Paula Kaori Nishijima

  EMAP Artist

On residence at LABoral Centro de Arte y Creación Industrial (ES) (In collaboration avec Marlén López)

https://emare.eu/artists/paula-nishijima-in-collaboration-with-marlen-lopez

The anti-genealogy of particles

Paula Nishijima is interested by the mundane nature and yet in expansion of the potatoes. Their fleshy tuber shows knots – also called “eyes” – from which spring new shoots and roots. These eyes become then portals for new histories and definitions. Their growth multidimensional bodies carry in them the potential of different universes. The artist likes blue potatoes because they come from the sky and not from the earth.

In the series The anti-genealogy of particles, very inspired by Gilles Deleuze[9], the potatoes are not defined by their own nature but by their potential to “become blue”. Their anti-natural colour claims the right to diffuse particles that are not those we have inherited, but those that we have modified.
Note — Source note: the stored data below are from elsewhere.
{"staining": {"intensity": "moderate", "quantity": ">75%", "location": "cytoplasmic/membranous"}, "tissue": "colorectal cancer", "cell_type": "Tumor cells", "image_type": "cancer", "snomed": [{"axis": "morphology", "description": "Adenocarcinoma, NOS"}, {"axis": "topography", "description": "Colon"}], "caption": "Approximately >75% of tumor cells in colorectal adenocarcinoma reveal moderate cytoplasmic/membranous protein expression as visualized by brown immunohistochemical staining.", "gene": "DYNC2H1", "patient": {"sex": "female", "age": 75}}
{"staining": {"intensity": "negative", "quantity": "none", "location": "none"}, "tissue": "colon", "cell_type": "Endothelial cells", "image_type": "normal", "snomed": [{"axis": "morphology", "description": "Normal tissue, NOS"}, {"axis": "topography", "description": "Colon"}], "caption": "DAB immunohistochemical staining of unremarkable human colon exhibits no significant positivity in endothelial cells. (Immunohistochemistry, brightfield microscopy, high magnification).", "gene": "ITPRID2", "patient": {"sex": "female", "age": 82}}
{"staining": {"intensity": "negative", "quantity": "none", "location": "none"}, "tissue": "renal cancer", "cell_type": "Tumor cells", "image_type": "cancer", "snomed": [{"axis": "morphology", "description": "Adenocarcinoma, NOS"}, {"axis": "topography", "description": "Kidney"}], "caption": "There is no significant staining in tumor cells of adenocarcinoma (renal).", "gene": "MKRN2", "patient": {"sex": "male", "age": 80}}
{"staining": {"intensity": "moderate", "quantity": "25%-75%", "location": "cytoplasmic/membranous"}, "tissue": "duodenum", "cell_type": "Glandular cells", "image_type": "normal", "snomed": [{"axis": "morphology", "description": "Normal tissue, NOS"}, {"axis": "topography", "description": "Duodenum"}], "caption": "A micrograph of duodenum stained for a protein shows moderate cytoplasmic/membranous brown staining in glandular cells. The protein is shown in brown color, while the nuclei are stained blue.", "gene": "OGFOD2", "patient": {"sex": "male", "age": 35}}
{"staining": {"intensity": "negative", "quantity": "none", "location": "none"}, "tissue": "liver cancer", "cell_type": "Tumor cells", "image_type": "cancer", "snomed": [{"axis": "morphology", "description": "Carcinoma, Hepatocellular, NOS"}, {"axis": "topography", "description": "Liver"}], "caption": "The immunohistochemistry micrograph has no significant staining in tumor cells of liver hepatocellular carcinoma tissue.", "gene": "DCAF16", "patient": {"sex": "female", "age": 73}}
The anti-genealogy of particles, très inspirée par Gilles Deleuze[9], les pommes de terre ne sont pas définies par leur propre nature mais par leur potentiel à « devenir bleues ». Leur couleur antinaturelle revendique le droit de diffuser les particules qui ne sont pas celles dont nous avons hérité, mais celles que nous avons modifiées.

 

Games of Swarms

Game of Swarms explores the way the living organisms work together without any central control to adapt to the changing conditions. Based on auto-organization and swarm intelligence theories – common to the collective behaviour of natural or artificial decentralized systems –, the work of Paula Nishijima is materialized by an audio-visual piece and a cooperative game which guide the participants towards new relationship forms more based on cooperation than competition. The rules of the game are co-created through a series of workshops open to the public.

With a biologist team from three different research centres, the artist concentrates on the collective behaviour of the ants, bees and of a viscous mold, Physarum Polycephalum, a protist with a rhizomatic form without brain, provided with a great learning capacity and complex problems resolution. She is interested by the study of these organisms because they present efficient systems that survive without control or hierarchy, but by the cooperation between the parties, calling into question the old principle of “the law of the strongest”.

Paula Nishijima

http://paulanishijima.com/

“I am a visual artist whose practice, centered on research, is deployed at the intersection of the life science, technologies, and participative social practices. The relation between individual and collective motivations is at the core of my artistic practice, through which I explore how new sense, values and ethics are (co-)created by participative and collaborative processes. I search to explore individual identities as historical heritage of the social and cultural human constructions, encouraging their reassessment and the collective construction of new mode of relation to the world. I consider art as a means to provide the incarnate experience that is missing to the theory itself and help to report on new significations that emerge alongside to our society technologically mediatised. Such transformations involve new forms of ethical relationships between individuals and the systems, for which I aim to pass from controlling oppressive historical models to a collective power production”.